Plus tard, je me suis de plus en plus intéressé à l'interaction entre structure géométrique et forme organique. Cette évolution ne s'est jamais faite brutalement, mais plutôt par étapes logiques et successives.
Malgré tous ces changements, une chose est restée constante : mon émerveillement face au monde matériel – à ses propriétés chimiques, physiques et formelles. Cette fascination m'accompagne depuis plus de cinquante ans et demeure aussi vive qu'au premier jour.

Lorsque vous abordez une nouvelle sculpture : le processus commence-t-il dans votre esprit, sur papier, ou directement avec le matériau que vous avez en main ?
Pour moi, une nouvelle sculpture ne naît pas d'une révélation soudaine ni d'une inspiration classique – un terme que je n'ai jamais vraiment saisi. Au contraire, une nouvelle œuvre découle presque toujours de la précédente.

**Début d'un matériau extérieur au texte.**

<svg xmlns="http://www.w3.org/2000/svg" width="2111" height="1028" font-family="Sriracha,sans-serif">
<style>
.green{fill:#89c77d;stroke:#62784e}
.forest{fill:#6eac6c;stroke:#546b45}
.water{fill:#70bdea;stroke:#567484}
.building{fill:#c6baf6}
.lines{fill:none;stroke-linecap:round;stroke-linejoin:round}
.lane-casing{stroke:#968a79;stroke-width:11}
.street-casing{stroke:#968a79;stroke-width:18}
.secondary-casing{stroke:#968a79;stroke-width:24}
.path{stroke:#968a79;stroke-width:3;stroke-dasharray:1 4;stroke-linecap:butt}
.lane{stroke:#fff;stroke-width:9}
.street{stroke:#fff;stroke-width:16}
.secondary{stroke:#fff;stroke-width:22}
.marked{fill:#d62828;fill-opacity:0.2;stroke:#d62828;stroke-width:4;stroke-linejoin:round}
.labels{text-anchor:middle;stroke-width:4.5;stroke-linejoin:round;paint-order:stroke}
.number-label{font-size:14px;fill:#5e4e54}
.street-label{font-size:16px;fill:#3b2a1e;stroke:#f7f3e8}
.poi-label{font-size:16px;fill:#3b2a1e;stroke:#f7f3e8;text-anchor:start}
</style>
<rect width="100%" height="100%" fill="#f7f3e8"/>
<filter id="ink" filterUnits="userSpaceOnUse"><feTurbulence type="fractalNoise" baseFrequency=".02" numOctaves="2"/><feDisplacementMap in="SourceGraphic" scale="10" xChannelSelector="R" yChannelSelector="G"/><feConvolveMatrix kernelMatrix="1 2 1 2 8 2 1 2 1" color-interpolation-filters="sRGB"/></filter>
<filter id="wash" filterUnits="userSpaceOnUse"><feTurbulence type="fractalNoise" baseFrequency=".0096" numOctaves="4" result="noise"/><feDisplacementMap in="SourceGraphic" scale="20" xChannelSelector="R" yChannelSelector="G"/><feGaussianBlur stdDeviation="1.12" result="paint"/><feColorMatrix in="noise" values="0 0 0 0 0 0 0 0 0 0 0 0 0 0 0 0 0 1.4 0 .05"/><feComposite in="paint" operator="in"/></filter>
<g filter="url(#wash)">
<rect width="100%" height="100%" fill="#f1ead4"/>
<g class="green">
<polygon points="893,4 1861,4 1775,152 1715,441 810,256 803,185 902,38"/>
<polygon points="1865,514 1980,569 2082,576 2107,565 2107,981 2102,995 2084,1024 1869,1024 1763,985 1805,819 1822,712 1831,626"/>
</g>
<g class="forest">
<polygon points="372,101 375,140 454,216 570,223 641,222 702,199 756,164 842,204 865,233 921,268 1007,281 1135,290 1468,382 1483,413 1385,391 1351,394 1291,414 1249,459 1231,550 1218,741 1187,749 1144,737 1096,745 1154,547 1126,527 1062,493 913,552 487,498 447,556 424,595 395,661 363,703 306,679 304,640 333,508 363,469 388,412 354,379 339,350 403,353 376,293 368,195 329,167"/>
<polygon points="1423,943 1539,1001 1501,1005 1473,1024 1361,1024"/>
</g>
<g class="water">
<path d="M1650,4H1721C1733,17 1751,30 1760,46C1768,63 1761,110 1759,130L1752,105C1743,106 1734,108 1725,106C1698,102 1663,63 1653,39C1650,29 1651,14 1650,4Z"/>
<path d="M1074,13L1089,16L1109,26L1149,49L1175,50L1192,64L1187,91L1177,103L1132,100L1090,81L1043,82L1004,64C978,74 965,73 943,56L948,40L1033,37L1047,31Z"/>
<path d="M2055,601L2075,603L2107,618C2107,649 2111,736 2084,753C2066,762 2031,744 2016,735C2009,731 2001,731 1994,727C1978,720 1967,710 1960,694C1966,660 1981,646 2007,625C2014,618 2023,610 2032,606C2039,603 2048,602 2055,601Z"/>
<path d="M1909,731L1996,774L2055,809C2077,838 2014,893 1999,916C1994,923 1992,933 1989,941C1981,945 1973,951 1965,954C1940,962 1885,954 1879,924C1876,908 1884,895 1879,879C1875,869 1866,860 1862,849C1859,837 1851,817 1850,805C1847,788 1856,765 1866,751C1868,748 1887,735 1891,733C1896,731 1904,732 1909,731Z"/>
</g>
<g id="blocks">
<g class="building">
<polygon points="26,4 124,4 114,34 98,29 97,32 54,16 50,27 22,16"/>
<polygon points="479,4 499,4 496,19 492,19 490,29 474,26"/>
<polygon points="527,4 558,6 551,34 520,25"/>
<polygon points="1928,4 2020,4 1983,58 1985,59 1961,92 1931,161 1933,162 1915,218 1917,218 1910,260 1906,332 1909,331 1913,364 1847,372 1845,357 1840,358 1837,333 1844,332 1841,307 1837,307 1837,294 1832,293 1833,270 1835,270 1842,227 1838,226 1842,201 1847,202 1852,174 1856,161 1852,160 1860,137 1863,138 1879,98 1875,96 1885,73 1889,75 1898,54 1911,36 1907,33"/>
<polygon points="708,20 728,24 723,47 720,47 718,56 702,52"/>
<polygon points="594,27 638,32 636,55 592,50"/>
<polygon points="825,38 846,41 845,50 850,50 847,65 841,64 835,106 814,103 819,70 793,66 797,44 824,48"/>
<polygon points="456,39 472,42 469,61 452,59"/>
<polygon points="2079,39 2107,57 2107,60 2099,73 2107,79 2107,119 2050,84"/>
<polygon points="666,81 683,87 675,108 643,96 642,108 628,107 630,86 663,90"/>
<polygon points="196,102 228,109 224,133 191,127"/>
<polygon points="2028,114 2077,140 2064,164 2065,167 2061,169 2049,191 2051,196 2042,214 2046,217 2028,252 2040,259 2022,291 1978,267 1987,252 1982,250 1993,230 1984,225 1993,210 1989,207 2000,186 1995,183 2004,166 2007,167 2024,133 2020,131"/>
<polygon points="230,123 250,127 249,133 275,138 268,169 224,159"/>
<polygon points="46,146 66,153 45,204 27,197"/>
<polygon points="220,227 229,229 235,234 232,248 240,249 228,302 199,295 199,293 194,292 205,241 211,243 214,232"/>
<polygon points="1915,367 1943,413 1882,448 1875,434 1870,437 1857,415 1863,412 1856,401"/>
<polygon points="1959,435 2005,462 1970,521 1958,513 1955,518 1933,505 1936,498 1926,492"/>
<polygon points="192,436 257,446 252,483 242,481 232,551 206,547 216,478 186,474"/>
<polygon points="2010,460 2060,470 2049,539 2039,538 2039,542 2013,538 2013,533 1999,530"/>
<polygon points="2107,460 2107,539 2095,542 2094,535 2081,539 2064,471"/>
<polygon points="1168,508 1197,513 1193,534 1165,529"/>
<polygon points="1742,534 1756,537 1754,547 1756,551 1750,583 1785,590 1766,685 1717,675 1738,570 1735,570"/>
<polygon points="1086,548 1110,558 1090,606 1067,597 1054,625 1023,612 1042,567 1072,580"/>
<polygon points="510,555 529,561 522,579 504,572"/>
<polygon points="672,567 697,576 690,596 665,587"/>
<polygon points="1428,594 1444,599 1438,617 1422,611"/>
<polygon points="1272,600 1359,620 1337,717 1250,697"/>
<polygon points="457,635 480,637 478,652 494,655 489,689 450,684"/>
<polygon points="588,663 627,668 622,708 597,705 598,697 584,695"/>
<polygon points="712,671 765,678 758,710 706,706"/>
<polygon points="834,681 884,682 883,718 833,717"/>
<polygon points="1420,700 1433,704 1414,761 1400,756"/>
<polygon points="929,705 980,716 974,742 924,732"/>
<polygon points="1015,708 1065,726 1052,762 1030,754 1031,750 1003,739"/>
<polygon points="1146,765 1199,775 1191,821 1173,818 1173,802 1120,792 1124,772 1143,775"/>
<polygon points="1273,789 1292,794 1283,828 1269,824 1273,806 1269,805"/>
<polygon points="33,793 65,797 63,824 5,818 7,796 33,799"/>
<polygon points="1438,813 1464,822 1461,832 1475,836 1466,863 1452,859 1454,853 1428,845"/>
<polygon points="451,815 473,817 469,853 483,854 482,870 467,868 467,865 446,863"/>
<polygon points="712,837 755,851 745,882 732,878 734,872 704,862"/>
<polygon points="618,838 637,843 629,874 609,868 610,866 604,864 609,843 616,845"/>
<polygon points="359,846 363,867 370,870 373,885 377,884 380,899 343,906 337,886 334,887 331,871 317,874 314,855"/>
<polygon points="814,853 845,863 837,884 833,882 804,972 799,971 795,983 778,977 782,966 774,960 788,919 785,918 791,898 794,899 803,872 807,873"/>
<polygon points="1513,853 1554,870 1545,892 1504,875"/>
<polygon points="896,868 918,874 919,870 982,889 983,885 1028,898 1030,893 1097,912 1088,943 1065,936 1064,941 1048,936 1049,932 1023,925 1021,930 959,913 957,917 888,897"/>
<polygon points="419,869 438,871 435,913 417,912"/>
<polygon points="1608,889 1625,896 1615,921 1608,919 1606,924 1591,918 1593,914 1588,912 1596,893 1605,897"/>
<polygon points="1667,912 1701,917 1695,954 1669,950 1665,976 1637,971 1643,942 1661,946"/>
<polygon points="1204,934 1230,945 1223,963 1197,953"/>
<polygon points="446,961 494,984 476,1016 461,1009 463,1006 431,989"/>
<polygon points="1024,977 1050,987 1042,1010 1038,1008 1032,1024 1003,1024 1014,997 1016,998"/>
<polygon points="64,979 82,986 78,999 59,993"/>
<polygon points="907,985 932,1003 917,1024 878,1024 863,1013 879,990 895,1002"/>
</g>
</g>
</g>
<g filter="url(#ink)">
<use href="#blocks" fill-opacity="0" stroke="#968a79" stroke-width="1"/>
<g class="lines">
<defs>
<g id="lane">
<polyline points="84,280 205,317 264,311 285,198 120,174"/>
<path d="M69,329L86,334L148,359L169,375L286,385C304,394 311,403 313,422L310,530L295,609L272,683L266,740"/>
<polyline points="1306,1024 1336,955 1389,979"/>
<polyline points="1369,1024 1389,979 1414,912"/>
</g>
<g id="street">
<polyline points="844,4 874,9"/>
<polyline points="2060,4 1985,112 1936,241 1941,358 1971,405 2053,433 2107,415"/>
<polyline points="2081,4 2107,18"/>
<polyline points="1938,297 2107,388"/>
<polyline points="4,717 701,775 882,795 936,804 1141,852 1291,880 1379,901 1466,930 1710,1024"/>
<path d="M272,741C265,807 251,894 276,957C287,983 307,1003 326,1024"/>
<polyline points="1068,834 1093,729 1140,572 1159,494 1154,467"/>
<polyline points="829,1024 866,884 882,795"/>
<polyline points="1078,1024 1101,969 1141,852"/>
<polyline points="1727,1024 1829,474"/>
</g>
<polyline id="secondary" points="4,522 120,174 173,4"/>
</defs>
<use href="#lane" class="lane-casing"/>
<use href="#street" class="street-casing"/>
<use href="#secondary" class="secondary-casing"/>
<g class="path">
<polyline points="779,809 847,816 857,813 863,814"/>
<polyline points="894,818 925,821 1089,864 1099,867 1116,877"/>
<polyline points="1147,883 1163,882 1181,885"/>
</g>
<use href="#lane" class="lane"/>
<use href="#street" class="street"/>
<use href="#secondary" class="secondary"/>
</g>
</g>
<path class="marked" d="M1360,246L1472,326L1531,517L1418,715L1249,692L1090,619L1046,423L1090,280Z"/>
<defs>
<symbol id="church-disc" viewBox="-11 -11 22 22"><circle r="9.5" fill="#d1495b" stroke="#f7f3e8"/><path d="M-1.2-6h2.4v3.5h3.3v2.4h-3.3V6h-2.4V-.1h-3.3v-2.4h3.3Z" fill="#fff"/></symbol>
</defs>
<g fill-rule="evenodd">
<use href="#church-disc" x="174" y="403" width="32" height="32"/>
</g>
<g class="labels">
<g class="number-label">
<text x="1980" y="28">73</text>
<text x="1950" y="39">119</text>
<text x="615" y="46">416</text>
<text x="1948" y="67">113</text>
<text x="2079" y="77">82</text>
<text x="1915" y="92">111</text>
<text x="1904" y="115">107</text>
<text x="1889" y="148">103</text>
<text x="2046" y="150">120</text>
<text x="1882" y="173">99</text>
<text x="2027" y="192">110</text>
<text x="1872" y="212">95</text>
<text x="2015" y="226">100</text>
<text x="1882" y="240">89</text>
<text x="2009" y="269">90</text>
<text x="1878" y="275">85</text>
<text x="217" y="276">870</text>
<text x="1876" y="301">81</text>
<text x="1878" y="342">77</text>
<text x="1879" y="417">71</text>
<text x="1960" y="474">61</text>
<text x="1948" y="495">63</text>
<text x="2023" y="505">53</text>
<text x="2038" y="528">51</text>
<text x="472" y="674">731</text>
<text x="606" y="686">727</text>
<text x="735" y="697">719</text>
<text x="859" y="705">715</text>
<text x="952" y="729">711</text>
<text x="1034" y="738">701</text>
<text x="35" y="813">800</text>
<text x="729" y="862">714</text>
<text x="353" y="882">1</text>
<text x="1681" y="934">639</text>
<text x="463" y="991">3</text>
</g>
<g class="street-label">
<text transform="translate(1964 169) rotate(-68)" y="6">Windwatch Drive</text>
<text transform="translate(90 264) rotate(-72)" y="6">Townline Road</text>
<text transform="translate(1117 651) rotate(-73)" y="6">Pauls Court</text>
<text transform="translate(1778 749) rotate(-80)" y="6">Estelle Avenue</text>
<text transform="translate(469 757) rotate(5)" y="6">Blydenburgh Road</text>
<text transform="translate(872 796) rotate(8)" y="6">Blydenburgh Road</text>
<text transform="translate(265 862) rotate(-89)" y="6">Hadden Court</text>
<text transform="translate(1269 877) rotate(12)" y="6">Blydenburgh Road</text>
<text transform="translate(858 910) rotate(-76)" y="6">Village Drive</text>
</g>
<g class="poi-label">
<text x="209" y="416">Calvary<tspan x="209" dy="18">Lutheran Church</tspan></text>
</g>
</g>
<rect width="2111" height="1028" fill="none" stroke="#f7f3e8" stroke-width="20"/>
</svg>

Lorsqu'on travaille sur une sculpture, on prend une multitude de décisions, certaines mineures, d'autres cruciales – comme celle de savoir si une forme aura trois ou quatre pieds.
Une fois l'œuvre terminée, il en reste comme une trace du cheminement. On commence à se dire : si j'avais fait un autre choix à un moment donné, quelque chose de totalement différent aurait émergé – avec une autre forme, une autre signification, une autre qualité émotionnelle. Et cette simple pensée donne naissance à la sculpture suivante.
On a envie de voir ce qui se passe lorsqu'on emprunte une autre voie. Et même alors, on découvre quelque chose de nouveau, d'imprévu. On se retrouve dans un endroit qu'on n'aurait pas pu prévoir. Ce qui est merveilleux, c'est qu'il reste encore tant à découvrir dans le monde – et dans l'art. J'ai le sentiment que tout ne fait que commencer.